Der ABCB1-Test ist eine molekulargenetische Untersuchung, für die gemäß Gendiagnostikgesetz eine schriftliche Einwilligungserklärung des Patienten zur Durchführung genetischer Analysen erforderlich ist.

Für die ABCB1-Testung wird dem Patienten Blut (EDTA oder Trockenblut) abgenommen. Die Blutprobe wird an ein durchführendes Labor gesendet. Das Labor analysiert mittels Polymerase-Kettenreaktion (PCR) die vorliegende Genvariante. Die klinische Verlaufskontrolle erfolgt im üblichen Rahmen.

Wie oft muss der Test durchgeführt werden?

Der ABCB1-Test ist nur einmal im Leben erforderlich, das Testergebnis ist lebenslang gültig. 

Welche Labore bieten das Testverfahren an?

Eine Auflistung aller Labore, die den ABCB1-Test bereits anbieten, finden Sie hier.

Was kostet der Test? Wie wird die Testdurchführung abgerechnet?

Der Test kostet rund 160 Euro und wird noch nicht von den gesetzlichen Krankenkassen übernommen. Die Kosten werden dem Patienten zur Verrechnung mit einer privaten Krankenkasse oder als Selbstzahlerleistung in Rechnung gestellt. Die Abrechnung erfolgt gemäß der gültigen Gebührenordnung für Ärzte (GOÄ). Verantwortlich für die Abrechnung sind die durchführenden Labore.

Inwieweit hilft der Test zu entscheiden, bei welchen Patienten die Messung der Plasmakonzentration des Antidepressivums wichtig ist (TDM)?

Der ABCB1-Test gibt Aufschluss darüber, wie gut Antidepressiva die Blut-Hirn-Schranke überwinden. Besonders bei Vorliegen der Genvariante, die zu einer höheren Passierbarkeit der Blut-Hirn-Schranke führt, besteht die Gefahr einer Überdosierung mit schlechterem Therapieansprechen und Nebenwirkungen. Um dies zu vermeiden, kann TDM helfen: Solange der Plasmaspiegel im empfohlenen Bereich liegt und diesen nicht übersteigt, ist die Wahrscheinlichkeit höher, dass sich die Symptome bessern. 

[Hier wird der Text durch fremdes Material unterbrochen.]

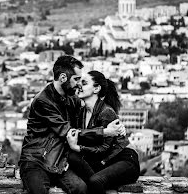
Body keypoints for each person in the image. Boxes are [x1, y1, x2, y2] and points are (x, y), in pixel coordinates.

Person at [19, 56, 125, 194]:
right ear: (63, 77)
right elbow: (69, 132)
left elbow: (92, 111)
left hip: (59, 162)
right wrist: (105, 132)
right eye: (76, 79)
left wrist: (115, 123)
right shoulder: (43, 101)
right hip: (36, 161)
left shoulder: (71, 99)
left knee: (81, 189)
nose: (78, 83)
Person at [66, 70, 140, 194]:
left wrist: (77, 147)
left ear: (96, 89)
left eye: (84, 83)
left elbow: (103, 148)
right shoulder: (81, 113)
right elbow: (79, 132)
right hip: (105, 161)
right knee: (73, 158)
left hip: (124, 160)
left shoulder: (106, 112)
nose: (79, 85)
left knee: (96, 181)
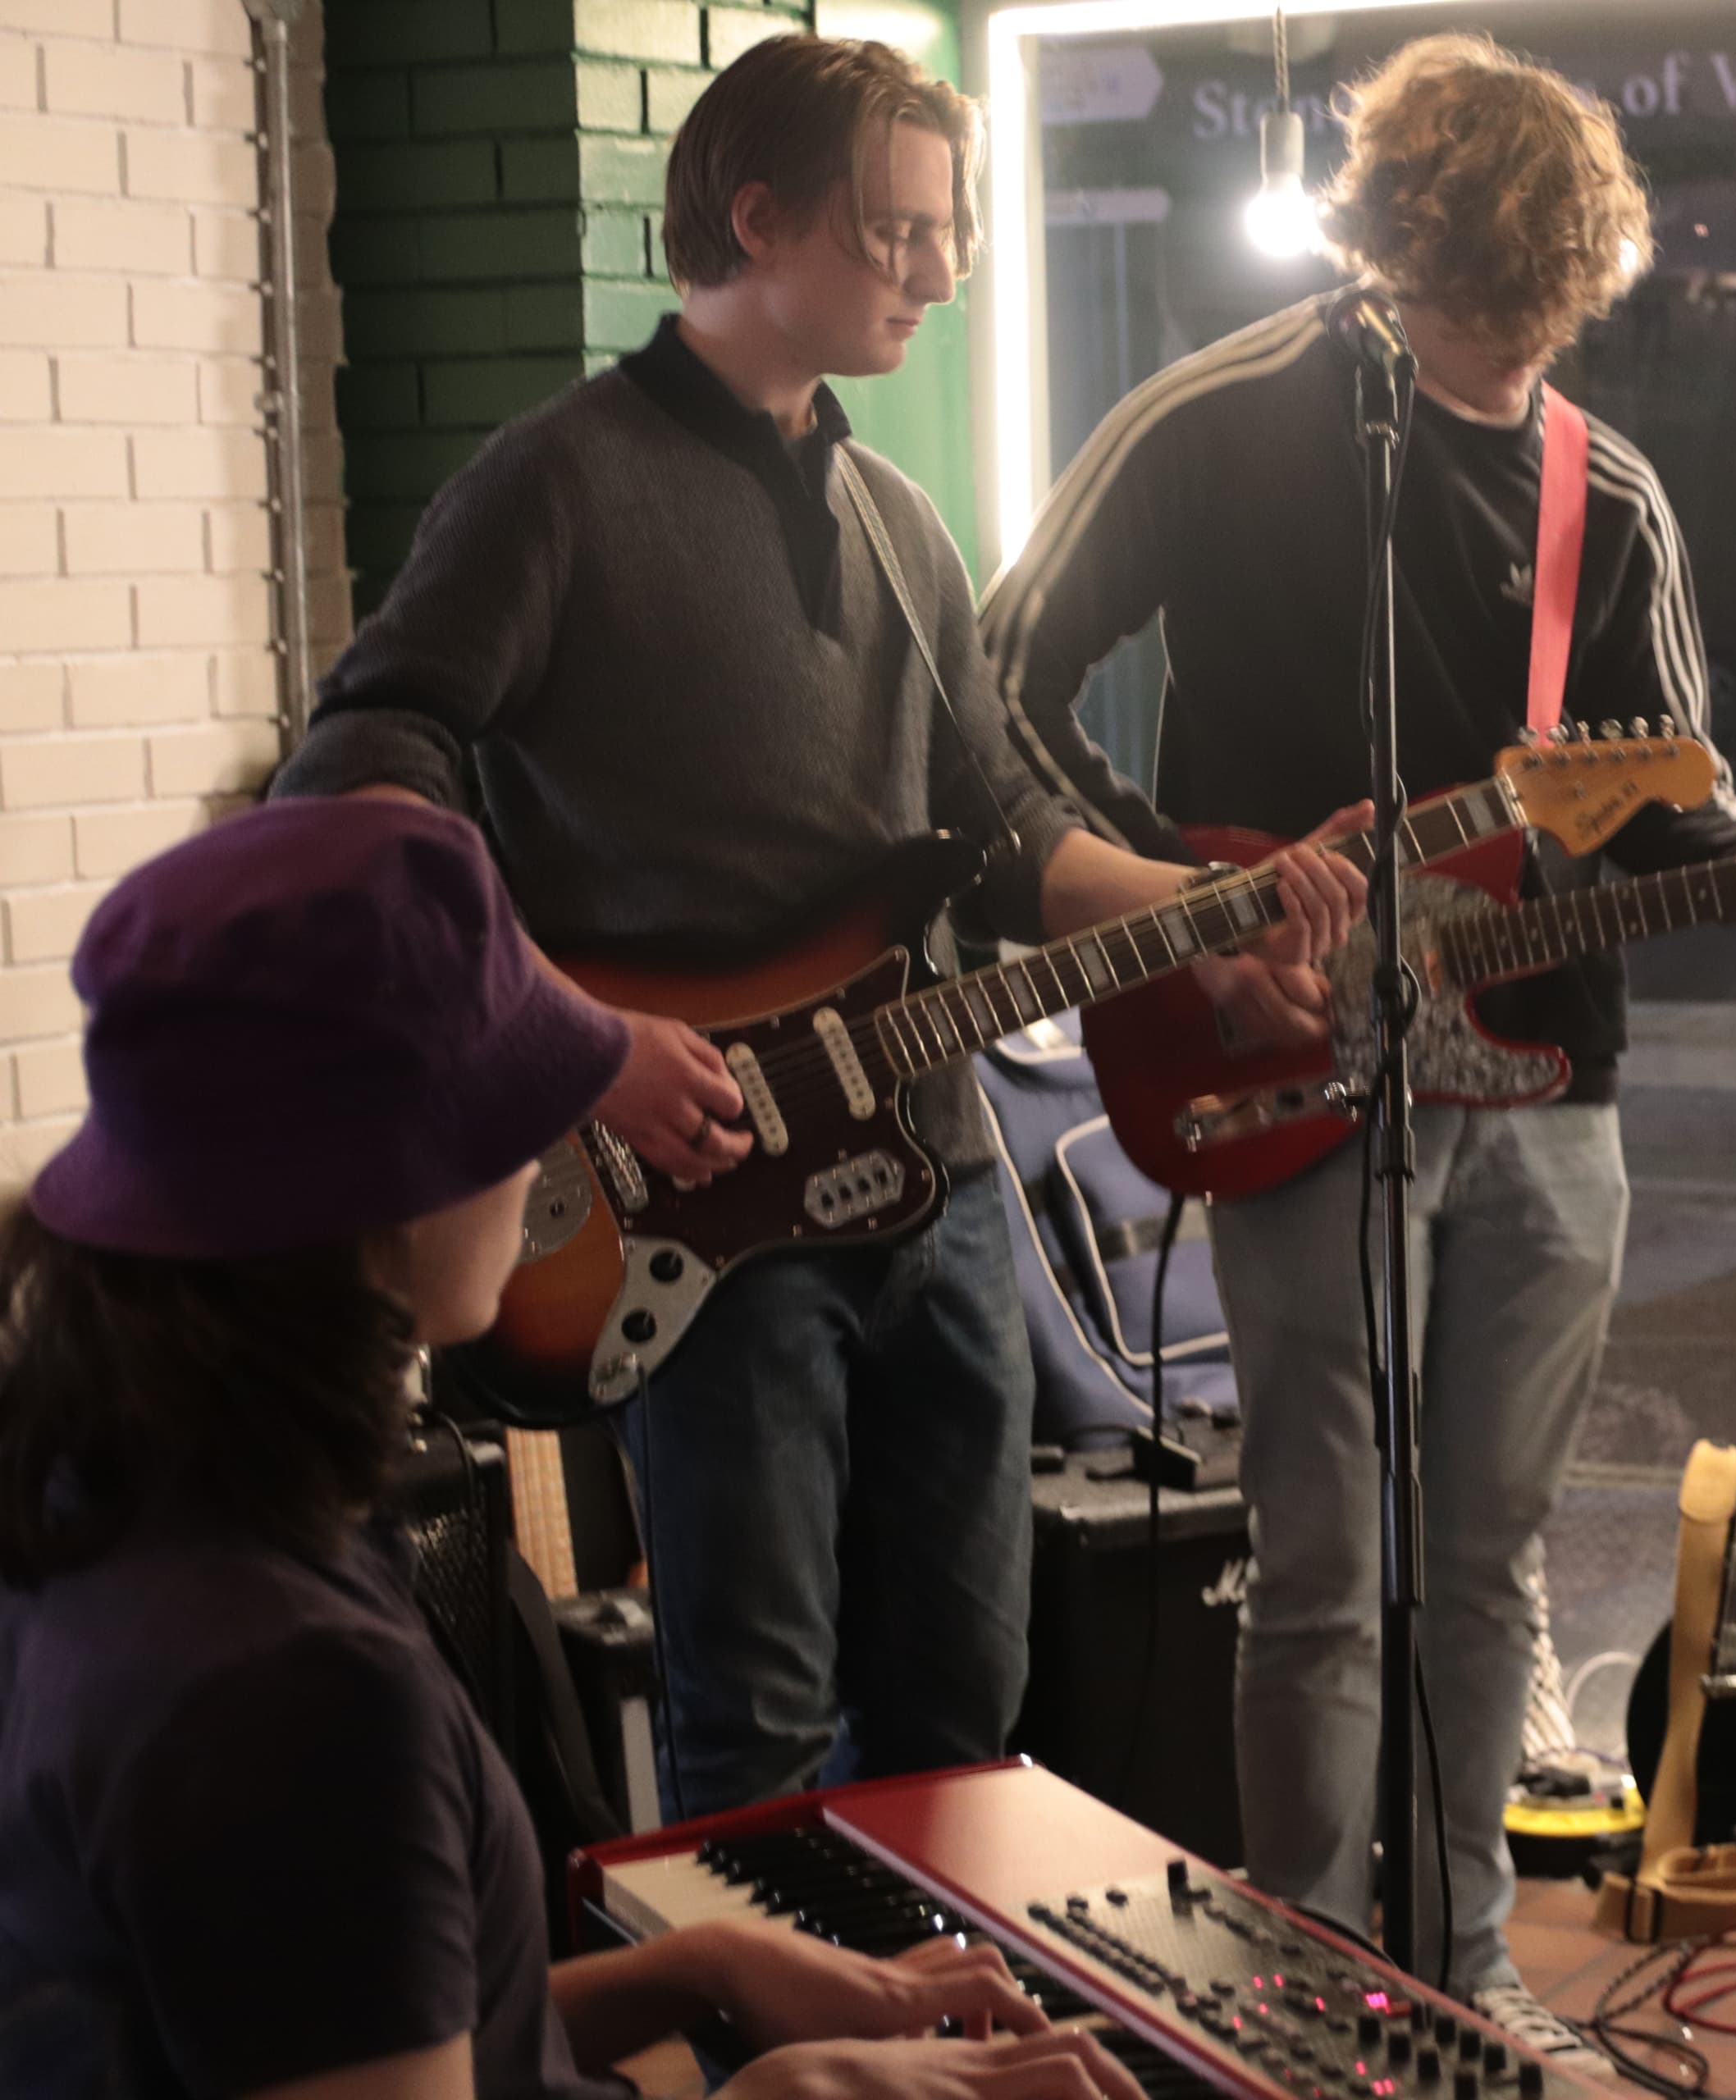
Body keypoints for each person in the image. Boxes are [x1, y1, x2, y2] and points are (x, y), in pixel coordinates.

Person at [267, 35, 1365, 1821]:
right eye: (895, 231)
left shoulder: (898, 518)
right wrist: (569, 1042)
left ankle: (923, 1993)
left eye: (954, 232)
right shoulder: (556, 484)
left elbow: (1005, 836)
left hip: (932, 1181)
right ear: (758, 218)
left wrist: (1211, 917)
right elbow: (355, 771)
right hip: (707, 1204)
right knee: (755, 1718)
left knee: (965, 1694)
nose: (941, 271)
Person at [980, 32, 1736, 2053]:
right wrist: (1188, 914)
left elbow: (1662, 803)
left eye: (1541, 314)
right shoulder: (1211, 423)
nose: (1509, 353)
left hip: (1547, 1086)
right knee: (1325, 1562)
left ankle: (1462, 1965)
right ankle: (1305, 1981)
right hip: (1280, 1054)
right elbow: (1004, 680)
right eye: (1476, 307)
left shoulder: (1611, 492)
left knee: (1489, 1566)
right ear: (1394, 247)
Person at [0, 798, 1151, 2100]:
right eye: (524, 1095)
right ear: (398, 1180)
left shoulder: (109, 1507)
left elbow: (349, 2029)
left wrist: (702, 1971)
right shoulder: (297, 1698)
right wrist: (774, 2095)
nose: (553, 1143)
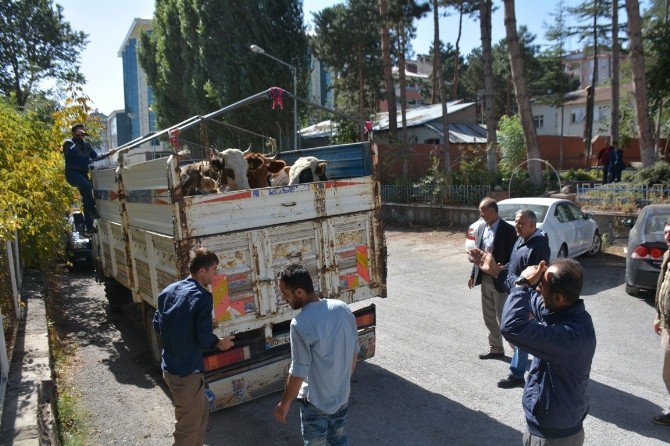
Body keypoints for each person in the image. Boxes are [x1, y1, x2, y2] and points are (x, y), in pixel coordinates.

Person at [472, 250, 596, 446]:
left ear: (558, 298)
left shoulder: (569, 336)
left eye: (542, 285)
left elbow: (512, 327)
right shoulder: (563, 311)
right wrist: (496, 271)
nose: (537, 288)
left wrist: (523, 283)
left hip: (553, 437)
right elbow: (527, 295)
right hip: (551, 428)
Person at [153, 247, 235, 446]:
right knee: (187, 430)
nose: (215, 275)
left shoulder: (168, 291)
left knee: (200, 415)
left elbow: (157, 324)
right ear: (202, 272)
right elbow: (204, 337)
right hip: (186, 373)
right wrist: (221, 343)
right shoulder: (202, 297)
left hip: (172, 366)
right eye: (214, 270)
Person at [274, 263, 359, 445]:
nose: (283, 298)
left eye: (285, 294)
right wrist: (341, 383)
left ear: (299, 292)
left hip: (315, 404)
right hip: (341, 397)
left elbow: (298, 371)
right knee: (339, 441)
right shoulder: (342, 308)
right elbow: (354, 352)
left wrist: (285, 403)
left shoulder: (300, 323)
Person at [494, 209, 551, 389]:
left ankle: (518, 374)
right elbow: (516, 261)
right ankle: (529, 371)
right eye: (516, 222)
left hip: (528, 300)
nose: (517, 226)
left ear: (533, 225)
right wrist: (505, 267)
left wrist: (530, 308)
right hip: (517, 294)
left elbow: (536, 276)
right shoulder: (521, 239)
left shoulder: (539, 246)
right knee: (526, 339)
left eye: (521, 223)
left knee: (525, 338)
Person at [468, 197, 517, 360]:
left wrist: (505, 268)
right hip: (485, 278)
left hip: (500, 279)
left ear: (492, 211)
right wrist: (472, 274)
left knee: (504, 317)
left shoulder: (508, 230)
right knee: (488, 316)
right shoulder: (481, 228)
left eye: (483, 211)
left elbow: (515, 257)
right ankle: (496, 348)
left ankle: (518, 353)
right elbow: (479, 253)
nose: (481, 214)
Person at [62, 123, 116, 234]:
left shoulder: (87, 145)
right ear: (74, 132)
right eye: (79, 130)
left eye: (83, 131)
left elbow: (95, 157)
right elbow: (70, 152)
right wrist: (78, 140)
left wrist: (108, 154)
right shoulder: (68, 143)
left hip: (82, 174)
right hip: (72, 174)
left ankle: (89, 227)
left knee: (87, 198)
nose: (82, 132)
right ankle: (92, 211)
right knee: (88, 186)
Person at [652, 218, 670, 426]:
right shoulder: (667, 254)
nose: (668, 236)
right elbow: (663, 287)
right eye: (666, 232)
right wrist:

Kann der Test auch bei Kindern und Jugendlichen durchgeführt werden?

Die Daten zum ABCB1-Test basieren auf Studien, in denen Personen ab 18 Jahren untersucht wurden. Ob der ABCB1-Test auch bei der Behandlung von Kindern oder Jugendlichen angewandt werden soll, muss der behandelnde Arzt im Einzelfall entscheiden.

Müssen Patienten bei der Blutabnahme nüchtern sein bzw. hat die Einnahme von Medikamenten Auswirkungen auf das Testergebnis?

Weder Essen und Trinken noch die Einnahme von Medikamenten haben Einfluss auf das Testergebnis.